** Opening Provided text block **
Nuclear Energy: The Doomsday Delusion

The nuclear lobby would have you believe that atom-splitting reactors are our shining salvation—clean, safe, and ready to save the world from itself. But don’t be fooled. This is the same game they’ve been running since Oppenheimer turned sand to glass. Nuclear energy is dirty, dangerous, and eye-wateringly expensive. This isn’t progress; it’s a poisoned inheritance.

Let’s get real: this radioactive alchemy has no place in a logical, sustainable future. Just because you can’t see the pollution doesn’t mean it’s not there, swirling unseen in the water, the soil, and the lungs of the poor folks who had the misfortune to be born in the wrong zip code. Nuclear energy is a ticking time bomb wrapped in a trillion-dollar price tag, bleeding everyone dry. Publicly owned renewable energy, on the other hand, offers a way forward: clean, economically sound, without the omnipresent threat of a nuclear mushroom cloud over our cities.

The Doel Nuclear Power Station near Antwerp photographed from a commercial airliner en-route between Oslo, Norway and Bordeaux, France.

Greenpeace once took on nuclear arms testing in '71 and has been railing against this nuclear madness for decades. From Chernobyl’s radioactive ghost towns to Fukushima’s toxic wastelands, these disasters aren’t footnotes—they’re flashing red warnings of the path nuclear zealotry leads us down.

Nuclear zealotry demonstrated by the board of directors at Microsoft to reboot Three Mile Island to satisfy the voracious energy appetites of artificial intelligence (AI) used presently in every mode of modern life by the 1%, both relentlessly surveilling us while dictating our access to every needed resource.
** Closing Provided text block **
## Aim of the exercise
Which power station does the photo caption in the nuclear energy piece name, and near what city does it stand?
** Opening Entries shown block **
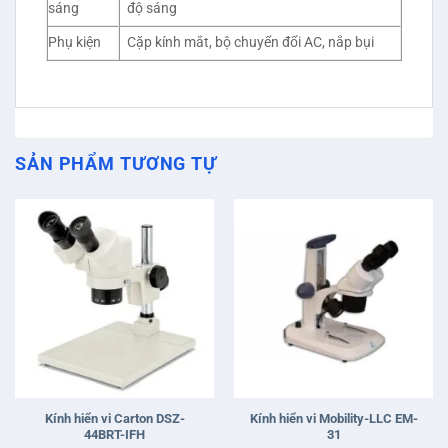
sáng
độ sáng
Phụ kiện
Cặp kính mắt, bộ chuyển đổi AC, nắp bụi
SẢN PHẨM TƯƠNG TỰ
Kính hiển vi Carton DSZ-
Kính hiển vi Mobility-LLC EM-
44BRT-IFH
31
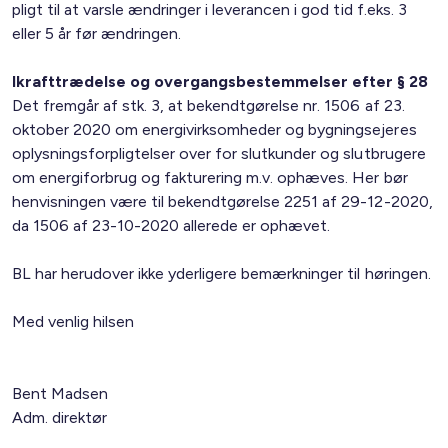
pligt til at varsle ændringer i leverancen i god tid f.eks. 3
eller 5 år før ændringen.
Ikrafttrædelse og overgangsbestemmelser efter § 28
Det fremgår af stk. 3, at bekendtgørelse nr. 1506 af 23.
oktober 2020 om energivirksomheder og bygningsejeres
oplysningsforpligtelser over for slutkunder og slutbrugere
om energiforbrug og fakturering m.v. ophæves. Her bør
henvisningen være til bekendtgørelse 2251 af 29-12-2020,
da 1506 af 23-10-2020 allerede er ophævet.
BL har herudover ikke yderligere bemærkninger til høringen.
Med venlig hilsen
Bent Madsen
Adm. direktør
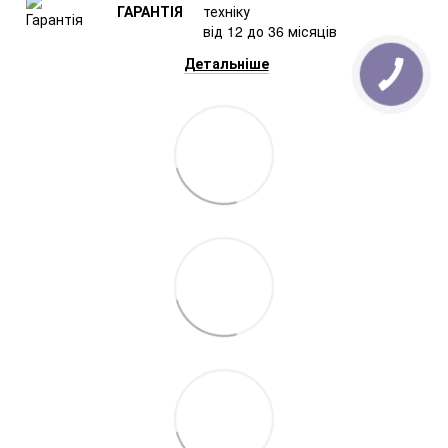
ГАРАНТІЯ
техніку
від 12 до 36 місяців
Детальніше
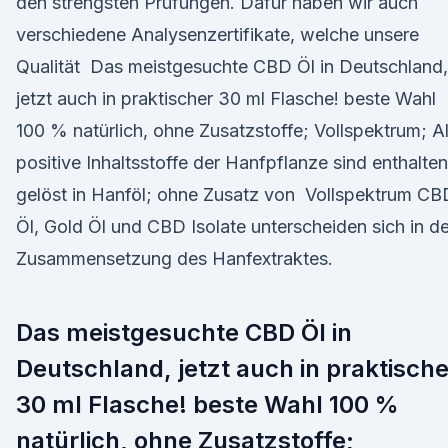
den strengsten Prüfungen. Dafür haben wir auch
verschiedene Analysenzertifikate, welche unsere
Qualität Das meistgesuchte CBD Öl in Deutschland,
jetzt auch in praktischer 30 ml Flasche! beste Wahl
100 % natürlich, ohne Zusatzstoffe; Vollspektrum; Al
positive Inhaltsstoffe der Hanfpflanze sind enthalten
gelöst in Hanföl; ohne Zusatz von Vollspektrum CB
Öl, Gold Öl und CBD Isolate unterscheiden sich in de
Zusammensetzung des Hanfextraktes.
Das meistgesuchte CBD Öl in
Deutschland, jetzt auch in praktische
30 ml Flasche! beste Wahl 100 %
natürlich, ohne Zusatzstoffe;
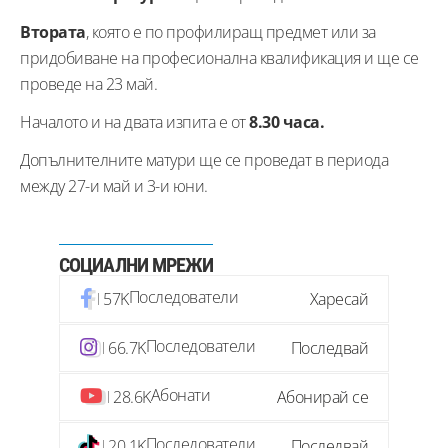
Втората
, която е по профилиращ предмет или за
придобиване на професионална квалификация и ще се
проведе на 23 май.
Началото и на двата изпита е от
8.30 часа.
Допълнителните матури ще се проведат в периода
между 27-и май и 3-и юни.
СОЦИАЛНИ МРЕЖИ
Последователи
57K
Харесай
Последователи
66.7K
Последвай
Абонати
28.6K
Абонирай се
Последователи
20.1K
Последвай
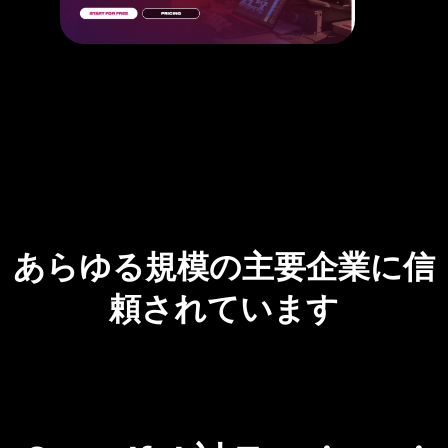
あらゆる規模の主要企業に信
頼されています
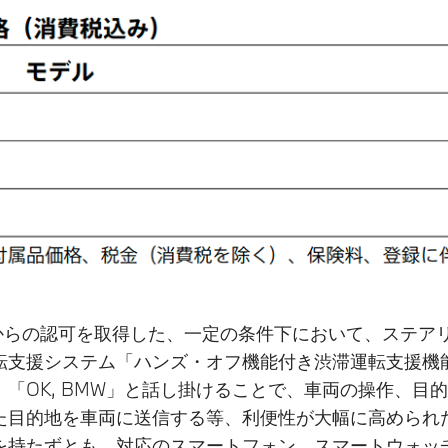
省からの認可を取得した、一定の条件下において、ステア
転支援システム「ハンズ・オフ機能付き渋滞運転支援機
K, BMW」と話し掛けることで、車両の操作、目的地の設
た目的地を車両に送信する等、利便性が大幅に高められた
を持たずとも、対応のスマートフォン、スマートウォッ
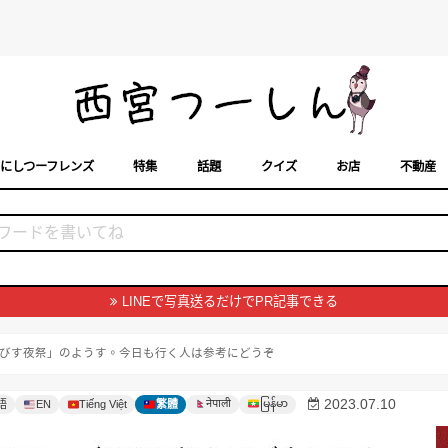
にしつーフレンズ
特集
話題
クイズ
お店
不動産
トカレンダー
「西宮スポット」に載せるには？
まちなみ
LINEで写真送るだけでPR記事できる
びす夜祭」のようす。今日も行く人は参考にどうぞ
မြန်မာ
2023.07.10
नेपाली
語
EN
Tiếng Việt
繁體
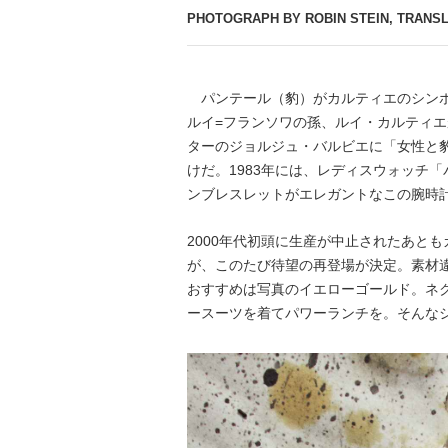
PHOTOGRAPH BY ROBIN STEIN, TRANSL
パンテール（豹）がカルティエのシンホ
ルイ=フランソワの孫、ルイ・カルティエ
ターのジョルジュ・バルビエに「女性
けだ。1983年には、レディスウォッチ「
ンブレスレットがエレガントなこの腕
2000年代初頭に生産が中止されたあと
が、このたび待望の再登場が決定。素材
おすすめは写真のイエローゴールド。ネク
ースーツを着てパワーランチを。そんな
** Closing Entries shown block **
** Opening Entries shown block **
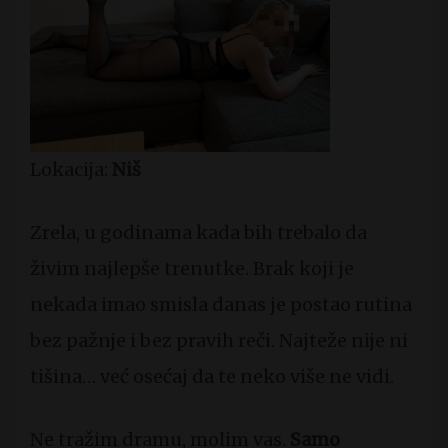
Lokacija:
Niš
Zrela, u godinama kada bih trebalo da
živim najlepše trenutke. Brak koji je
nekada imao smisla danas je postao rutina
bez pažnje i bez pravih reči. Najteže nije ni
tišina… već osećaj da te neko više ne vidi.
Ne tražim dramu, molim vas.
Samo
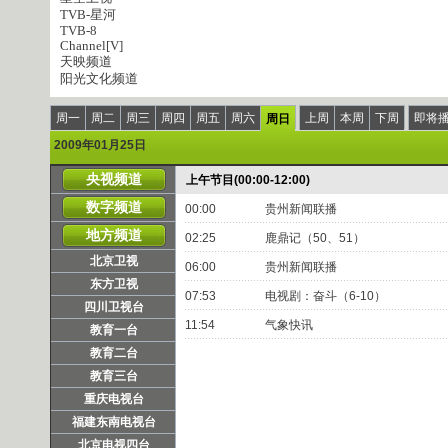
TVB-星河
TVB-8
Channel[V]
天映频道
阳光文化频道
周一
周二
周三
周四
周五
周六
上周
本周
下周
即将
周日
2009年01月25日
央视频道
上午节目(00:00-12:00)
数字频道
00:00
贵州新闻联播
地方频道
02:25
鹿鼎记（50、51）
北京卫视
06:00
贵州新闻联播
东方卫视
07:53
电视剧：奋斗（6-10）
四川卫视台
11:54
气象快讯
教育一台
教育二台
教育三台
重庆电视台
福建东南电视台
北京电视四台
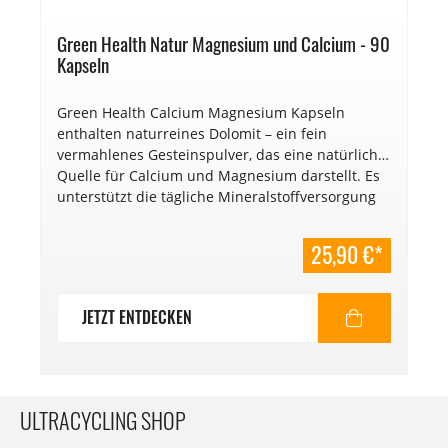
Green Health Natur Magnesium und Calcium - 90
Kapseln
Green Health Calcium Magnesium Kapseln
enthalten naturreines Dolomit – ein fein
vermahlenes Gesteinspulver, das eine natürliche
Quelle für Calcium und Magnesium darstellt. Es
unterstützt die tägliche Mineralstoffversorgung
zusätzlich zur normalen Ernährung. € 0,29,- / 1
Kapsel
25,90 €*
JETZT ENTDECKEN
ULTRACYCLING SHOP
** Closing Entries shown block **
** Opening Entries shown block **
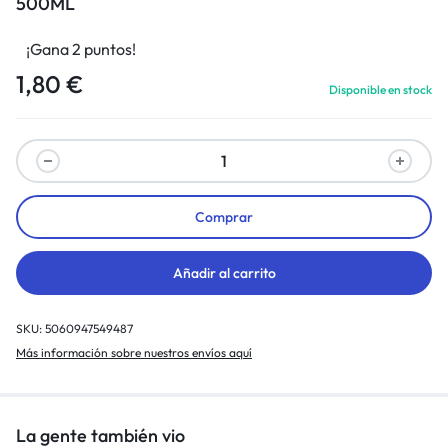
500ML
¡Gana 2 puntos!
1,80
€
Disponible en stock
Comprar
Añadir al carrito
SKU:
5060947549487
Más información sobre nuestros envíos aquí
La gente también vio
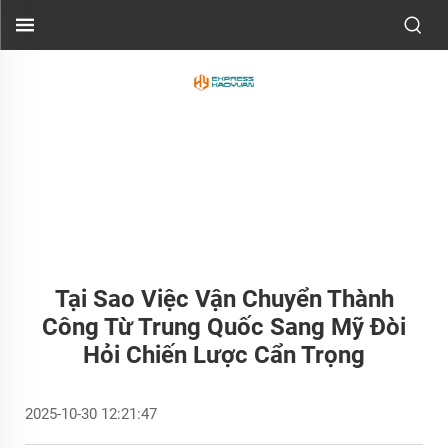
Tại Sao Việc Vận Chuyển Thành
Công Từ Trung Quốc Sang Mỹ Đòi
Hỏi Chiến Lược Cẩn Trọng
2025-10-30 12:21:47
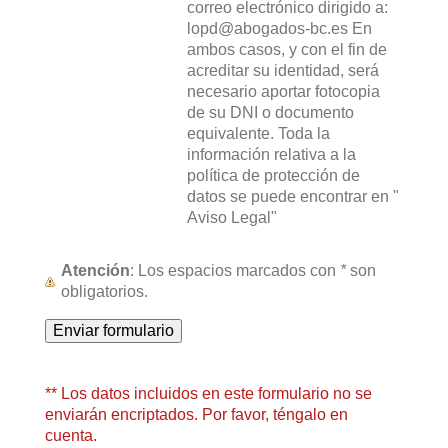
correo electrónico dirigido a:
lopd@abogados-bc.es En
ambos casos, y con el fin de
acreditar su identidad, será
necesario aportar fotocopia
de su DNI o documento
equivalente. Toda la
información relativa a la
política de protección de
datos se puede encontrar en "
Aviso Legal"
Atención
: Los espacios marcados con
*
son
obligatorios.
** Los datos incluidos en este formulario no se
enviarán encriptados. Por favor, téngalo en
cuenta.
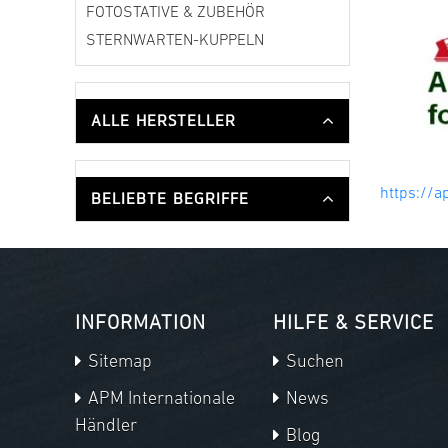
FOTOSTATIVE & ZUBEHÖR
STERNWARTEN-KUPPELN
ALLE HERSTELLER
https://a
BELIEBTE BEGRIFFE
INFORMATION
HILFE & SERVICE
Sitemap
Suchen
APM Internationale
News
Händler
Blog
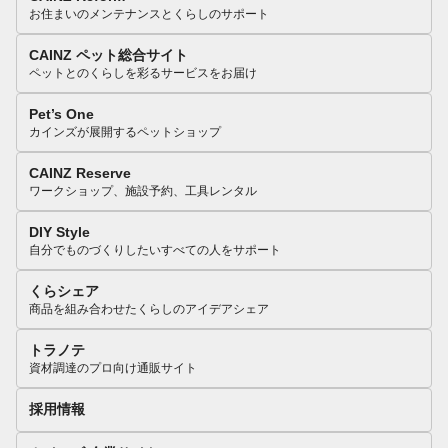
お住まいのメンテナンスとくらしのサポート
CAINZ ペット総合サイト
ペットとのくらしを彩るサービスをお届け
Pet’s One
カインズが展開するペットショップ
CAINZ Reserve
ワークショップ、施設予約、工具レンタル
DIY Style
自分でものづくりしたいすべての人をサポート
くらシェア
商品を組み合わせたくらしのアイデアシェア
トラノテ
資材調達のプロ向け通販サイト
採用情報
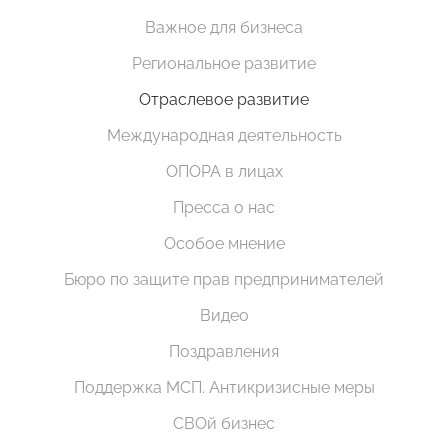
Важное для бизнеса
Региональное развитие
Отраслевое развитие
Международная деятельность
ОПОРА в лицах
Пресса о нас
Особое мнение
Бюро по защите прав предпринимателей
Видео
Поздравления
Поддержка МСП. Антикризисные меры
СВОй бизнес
** Closing Entries shown block **
## Written solution
The Doel Nuclear Power Station, near Antwerp.